13. A system for analysis of a battery, the system comprising:
a testing apparatus for causing a thermal reaction on a sample of a portion of the battery, the testing apparatus comprising:
an ignition device for instigating the thermal reaction on the sample; and
a measurement device measuring a rate of propagation of the thermal reaction of at least two points of the sample; and
a computing device comprising a processor and a memory comprising instructions that, when executed, cause the processor to:
alter, based on the measurement of the thermal reaction on the sample, a thermal model simulating a runaway thermal event to determine a susceptibility of the portion of the battery to thermal runaway;
and
apply a first parameter to the thermal model to determine a second parameter of the portion of the battery, wherein the first parameter corresponds to a physical property of the portion of the battery and the second parameter corresponding to a thermal reaction of the portion of the battery,
wherein the first parameter of the battery is adjusted based on the second set of parameters from the thermal model.
14. The system of claim 13, wherein the first parameter comprises at least one of a chemical composition of the portion of the battery, a dimension of the portion of the battery, or a micro-structure of the portion of the battery.

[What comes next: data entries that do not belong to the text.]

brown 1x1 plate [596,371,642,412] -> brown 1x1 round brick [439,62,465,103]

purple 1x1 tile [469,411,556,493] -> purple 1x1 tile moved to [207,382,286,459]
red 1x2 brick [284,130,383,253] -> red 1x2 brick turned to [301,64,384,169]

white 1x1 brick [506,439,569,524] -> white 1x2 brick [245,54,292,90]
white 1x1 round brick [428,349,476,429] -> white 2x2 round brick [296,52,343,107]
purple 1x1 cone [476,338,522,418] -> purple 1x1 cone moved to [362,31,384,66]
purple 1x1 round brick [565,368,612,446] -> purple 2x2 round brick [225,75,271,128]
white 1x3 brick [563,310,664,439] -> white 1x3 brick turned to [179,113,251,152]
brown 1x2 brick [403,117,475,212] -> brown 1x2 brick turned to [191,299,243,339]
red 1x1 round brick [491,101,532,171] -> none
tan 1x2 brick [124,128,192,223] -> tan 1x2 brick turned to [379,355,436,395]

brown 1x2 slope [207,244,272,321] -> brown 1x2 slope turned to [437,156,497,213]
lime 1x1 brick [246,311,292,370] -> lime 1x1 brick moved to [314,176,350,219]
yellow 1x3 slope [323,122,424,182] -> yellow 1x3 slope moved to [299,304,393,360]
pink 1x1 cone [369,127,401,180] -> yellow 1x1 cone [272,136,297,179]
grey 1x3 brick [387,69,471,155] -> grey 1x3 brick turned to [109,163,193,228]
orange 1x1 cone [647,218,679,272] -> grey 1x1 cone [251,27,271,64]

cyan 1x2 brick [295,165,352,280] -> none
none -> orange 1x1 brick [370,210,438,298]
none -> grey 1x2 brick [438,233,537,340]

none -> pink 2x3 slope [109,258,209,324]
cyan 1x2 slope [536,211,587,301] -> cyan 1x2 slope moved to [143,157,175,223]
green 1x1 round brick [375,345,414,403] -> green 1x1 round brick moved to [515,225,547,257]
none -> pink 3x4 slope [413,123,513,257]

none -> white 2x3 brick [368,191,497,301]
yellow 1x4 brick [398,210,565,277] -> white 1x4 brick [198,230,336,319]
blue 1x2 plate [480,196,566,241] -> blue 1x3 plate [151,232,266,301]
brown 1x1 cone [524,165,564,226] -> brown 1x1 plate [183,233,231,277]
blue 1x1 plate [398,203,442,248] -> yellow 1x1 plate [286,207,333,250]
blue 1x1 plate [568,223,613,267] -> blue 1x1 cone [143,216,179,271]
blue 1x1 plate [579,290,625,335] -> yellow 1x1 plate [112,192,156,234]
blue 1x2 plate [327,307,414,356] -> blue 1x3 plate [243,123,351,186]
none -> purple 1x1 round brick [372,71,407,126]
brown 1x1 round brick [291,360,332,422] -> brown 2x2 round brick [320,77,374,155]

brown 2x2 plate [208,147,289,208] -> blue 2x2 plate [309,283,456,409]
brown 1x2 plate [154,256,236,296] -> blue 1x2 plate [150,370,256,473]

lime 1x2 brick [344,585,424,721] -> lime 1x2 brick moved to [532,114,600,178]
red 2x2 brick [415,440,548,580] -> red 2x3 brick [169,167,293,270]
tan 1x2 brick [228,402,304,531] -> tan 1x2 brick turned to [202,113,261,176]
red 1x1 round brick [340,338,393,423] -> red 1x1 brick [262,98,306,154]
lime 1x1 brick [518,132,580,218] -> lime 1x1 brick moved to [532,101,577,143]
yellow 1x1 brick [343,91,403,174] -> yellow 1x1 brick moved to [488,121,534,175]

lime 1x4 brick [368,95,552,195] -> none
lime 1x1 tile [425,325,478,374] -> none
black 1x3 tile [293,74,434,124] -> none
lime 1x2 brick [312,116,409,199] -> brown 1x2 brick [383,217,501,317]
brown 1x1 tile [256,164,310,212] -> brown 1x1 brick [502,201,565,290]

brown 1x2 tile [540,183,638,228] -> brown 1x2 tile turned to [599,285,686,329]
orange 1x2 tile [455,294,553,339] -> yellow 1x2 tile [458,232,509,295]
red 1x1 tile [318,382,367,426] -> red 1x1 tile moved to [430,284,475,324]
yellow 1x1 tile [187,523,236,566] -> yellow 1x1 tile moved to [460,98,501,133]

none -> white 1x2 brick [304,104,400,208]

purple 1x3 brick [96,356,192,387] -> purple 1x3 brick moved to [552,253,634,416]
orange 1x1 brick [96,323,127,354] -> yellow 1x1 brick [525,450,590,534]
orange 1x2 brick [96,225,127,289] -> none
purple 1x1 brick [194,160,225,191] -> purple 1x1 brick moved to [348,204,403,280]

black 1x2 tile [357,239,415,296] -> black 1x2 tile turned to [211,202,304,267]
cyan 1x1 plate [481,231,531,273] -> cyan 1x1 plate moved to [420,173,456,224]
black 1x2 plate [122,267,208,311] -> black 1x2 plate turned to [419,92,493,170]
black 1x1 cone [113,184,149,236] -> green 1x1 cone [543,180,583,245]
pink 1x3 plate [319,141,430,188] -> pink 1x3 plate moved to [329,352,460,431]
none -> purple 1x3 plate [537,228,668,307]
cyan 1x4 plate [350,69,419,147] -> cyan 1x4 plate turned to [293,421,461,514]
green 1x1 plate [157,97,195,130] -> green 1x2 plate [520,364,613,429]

15. The system of claim 13, wherein the second parameter comprises at least one of a heat of reaction, an activation energy, or an Arrhenius pre-factor.
16. The system of claim 13, wherein the testing apparatus further comprises:
a transparent vessel;
a plurality of wires extending through a sealed port of the transparent vessel through which a voltage is applied to cause a spark at a sample initiating point; and
a gas-extraction device extracting a sample of gases inside the transparent vessel, after the thermal reaction.
17. The system of claim 16, wherein the gas-extraction device comprises a balloon.
18. The system of claim 16, wherein the gas-extraction device comprises a syringe.
19. The system of claim 13, wherein the portion of the battery includes an electrode layer comprising an electrode active material, a binder, and a current collector.
20. The system of claim 13, wherein applying the first parameter to the thermal model includes causing the processor to execute a parametric sweep that varies one or more variables of the thermal model.
21. The system of claim 13, wherein the thermal model includes a finite element analysis simulation of thermal physics for the thermal runaway.
22. The system of claim 13, wherein the thermal model combines a macro-scale thermal model with an atomic-scale kinetic model.
23. The system of claim 13, wherein the measurement device is a visual-capturing device comprising a sampling rate and resolution sufficient to capture a plurality of images of the thermal reaction based on the rate of propagation of the thermal reaction across the sample.